Reproduce all of the data below word for word, keeping every line in its original order.

===

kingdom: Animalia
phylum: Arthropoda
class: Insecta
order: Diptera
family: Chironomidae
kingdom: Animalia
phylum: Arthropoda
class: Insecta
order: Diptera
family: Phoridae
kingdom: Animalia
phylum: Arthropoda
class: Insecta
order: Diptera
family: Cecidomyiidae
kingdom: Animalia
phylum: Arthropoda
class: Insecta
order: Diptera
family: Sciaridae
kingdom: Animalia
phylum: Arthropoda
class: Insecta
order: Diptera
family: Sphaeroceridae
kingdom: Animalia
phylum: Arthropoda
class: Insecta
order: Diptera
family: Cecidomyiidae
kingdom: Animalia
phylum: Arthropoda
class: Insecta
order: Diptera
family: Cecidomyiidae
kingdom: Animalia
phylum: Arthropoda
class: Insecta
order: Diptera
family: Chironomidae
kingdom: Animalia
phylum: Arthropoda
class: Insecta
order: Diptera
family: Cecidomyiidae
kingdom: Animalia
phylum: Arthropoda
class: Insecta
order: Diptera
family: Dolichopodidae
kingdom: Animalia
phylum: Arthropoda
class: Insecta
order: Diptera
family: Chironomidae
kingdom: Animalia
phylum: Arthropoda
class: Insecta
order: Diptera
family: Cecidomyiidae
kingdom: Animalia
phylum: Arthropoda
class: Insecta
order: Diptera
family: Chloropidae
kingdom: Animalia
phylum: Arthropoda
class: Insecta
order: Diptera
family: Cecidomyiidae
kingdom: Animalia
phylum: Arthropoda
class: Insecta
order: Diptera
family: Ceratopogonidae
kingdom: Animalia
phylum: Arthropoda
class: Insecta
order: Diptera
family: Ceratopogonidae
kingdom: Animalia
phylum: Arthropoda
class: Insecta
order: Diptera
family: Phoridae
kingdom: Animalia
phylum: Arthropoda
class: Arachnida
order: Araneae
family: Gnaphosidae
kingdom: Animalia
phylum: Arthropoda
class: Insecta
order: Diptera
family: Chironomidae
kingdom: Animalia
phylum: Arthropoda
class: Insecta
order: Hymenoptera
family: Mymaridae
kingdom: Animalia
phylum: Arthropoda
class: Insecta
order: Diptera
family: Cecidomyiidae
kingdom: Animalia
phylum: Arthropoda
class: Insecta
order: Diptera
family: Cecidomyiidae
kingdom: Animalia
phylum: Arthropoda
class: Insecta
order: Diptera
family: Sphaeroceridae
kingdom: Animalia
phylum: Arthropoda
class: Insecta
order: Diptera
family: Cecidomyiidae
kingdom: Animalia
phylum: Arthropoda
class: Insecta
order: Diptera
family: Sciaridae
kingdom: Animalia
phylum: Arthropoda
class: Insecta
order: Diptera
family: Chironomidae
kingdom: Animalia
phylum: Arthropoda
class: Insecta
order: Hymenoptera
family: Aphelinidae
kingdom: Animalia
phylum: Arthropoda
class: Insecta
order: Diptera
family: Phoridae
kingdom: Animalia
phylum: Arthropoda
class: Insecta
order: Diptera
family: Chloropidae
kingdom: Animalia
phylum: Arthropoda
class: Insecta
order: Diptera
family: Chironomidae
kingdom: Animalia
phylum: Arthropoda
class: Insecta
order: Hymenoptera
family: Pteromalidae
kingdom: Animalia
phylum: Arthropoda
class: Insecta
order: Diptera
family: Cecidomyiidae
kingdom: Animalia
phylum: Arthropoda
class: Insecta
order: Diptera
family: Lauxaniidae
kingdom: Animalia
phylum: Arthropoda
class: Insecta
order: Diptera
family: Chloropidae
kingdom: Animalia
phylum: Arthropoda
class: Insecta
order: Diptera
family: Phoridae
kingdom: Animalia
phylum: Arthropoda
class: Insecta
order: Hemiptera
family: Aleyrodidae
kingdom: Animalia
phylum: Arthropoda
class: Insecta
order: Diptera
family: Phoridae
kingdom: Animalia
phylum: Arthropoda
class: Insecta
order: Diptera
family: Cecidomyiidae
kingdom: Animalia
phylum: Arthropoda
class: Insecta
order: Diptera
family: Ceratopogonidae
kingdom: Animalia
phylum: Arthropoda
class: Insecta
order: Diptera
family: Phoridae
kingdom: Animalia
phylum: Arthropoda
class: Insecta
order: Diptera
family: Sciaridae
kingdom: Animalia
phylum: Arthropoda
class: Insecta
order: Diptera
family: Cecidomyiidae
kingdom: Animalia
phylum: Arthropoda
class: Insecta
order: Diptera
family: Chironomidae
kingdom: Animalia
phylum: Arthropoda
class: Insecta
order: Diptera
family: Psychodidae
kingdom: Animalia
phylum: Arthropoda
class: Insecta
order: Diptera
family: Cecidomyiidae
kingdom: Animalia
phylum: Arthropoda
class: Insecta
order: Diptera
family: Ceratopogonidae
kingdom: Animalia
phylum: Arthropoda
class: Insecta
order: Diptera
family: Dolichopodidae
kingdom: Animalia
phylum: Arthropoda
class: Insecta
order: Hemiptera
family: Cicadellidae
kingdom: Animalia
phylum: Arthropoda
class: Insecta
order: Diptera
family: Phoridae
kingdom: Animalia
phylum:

===

**Answer in full:**
kingdom: Animalia
phylum: Arthropoda
class: Insecta
order: Diptera
family: Chironomidae
kingdom: Animalia
phylum: Arthropoda
class: Insecta
order: Diptera
family: Phoridae
kingdom: Animalia
phylum: Arthropoda
class: Insecta
order: Diptera
family: Cecidomyiidae
kingdom: Animalia
phylum: Arthropoda
class: Insecta
order: Diptera
family: Sciaridae
kingdom: Animalia
phylum: Arthropoda
class: Insecta
order: Diptera
family: Sphaeroceridae
kingdom: Animalia
phylum: Arthropoda
class: Insecta
order: Diptera
family: Cecidomyiidae
kingdom: Animalia
phylum: Arthropoda
class: Insecta
order: Diptera
family: Cecidomyiidae
kingdom: Animalia
phylum: Arthropoda
class: Insecta
order: Diptera
family: Chironomidae
kingdom: Animalia
phylum: Arthropoda
class: Insecta
order: Diptera
family: Cecidomyiidae
kingdom: Animalia
phylum: Arthropoda
class: Insecta
order: Diptera
family: Dolichopodidae
kingdom: Animalia
phylum: Arthropoda
class: Insecta
order: Diptera
family: Chironomidae
kingdom: Animalia
phylum: Arthropoda
class: Insecta
order: Diptera
family: Cecidomyiidae
kingdom: Animalia
phylum: Arthropoda
class: Insecta
order: Diptera
family: Chloropidae
kingdom: Animalia
phylum: Arthropoda
class: Insecta
order: Diptera
family: Cecidomyiidae
kingdom: Animalia
phylum: Arthropoda
class: Insecta
order: Diptera
family: Ceratopogonidae
kingdom: Animalia
phylum: Arthropoda
class: Insecta
order: Diptera
family: Ceratopogonidae
kingdom: Animalia
phylum: Arthropoda
class: Insecta
order: Diptera
family: Phoridae
kingdom: Animalia
phylum: Arthropoda
class: Arachnida
order: Araneae
family: Gnaphosidae
kingdom: Animalia
phylum: Arthropoda
class: Insecta
order: Diptera
family: Chironomidae
kingdom: Animalia
phylum: Arthropoda
class: Insecta
order: Hymenoptera
family: Mymaridae
kingdom: Animalia
phylum: Arthropoda
class: Insecta
order: Diptera
family: Cecidomyiidae
kingdom: Animalia
phylum: Arthropoda
class: Insecta
order: Diptera
family: Cecidomyiidae
kingdom: Animalia
phylum: Arthropoda
class: Insecta
order: Diptera
family: Sphaeroceridae
kingdom: Animalia
phylum: Arthropoda
class: Insecta
order: Diptera
family: Cecidomyiidae
kingdom: Animalia
phylum: Arthropoda
class: Insecta
order: Diptera
family: Sciaridae
kingdom: Animalia
phylum: Arthropoda
class: Insecta
order: Diptera
family: Chironomidae
kingdom: Animalia
phylum: Arthropoda
class: Insecta
order: Hymenoptera
family: Aphelinidae
kingdom: Animalia
phylum: Arthropoda
class: Insecta
order: Diptera
family: Phoridae
kingdom: Animalia
phylum: Arthropoda
class: Insecta
order: Diptera
family: Chloropidae
kingdom: Animalia
phylum: Arthropoda
class: Insecta
order: Diptera
family: Chironomidae
kingdom: Animalia
phylum: Arthropoda
class: Insecta
order: Hymenoptera
family: Pteromalidae
kingdom: Animalia
phylum: Arthropoda
class: Insecta
order: Diptera
family: Cecidomyiidae
kingdom: Animalia
phylum: Arthropoda
class: Insecta
order: Diptera
family: Lauxaniidae
kingdom: Animalia
phylum: Arthropoda
class: Insecta
order: Diptera
family: Chloropidae
kingdom: Animalia
phylum: Arthropoda
class: Insecta
order: Diptera
family: Phoridae
kingdom: Animalia
phylum: Arthropoda
class: Insecta
order: Hemiptera
family: Aleyrodidae
kingdom: Animalia
phylum: Arthropoda
class: Insecta
order: Diptera
family: Phoridae
kingdom: Animalia
phylum: Arthropoda
class: Insecta
order: Diptera
family: Cecidomyiidae
kingdom: Animalia
phylum: Arthropoda
class: Insecta
order: Diptera
family: Ceratopogonidae
kingdom: Animalia
phylum: Arthropoda
class: Insecta
order: Diptera
family: Phoridae
kingdom: Animalia
phylum: Arthropoda
class: Insecta
order: Diptera
family: Sciaridae
kingdom: Animalia
phylum: Arthropoda
class: Insecta
order: Diptera
family: Cecidomyiidae
kingdom: Animalia
phylum: Arthropoda
class: Insecta
order: Diptera
family: Chironomidae
kingdom: Animalia
phylum: Arthropoda
class: Insecta
order: Diptera
family: Psychodidae
kingdom: Animalia
phylum: Arthropoda
class: Insecta
order: Diptera
family: Cecidomyiidae
kingdom: Animalia
phylum: Arthropoda
class: Insecta
order: Diptera
family: Ceratopogonidae
kingdom: Animalia
phylum: Arthropoda
class: Insecta
order: Diptera
family: Dolichopodidae
kingdom: Animalia
phylum: Arthropoda
class: Insecta
order: Hemiptera
family: Cicadellidae
kingdom: Animalia
phylum: Arthropoda
class: Insecta
order: Diptera
family: Phoridae
kingdom: Animalia
phylum:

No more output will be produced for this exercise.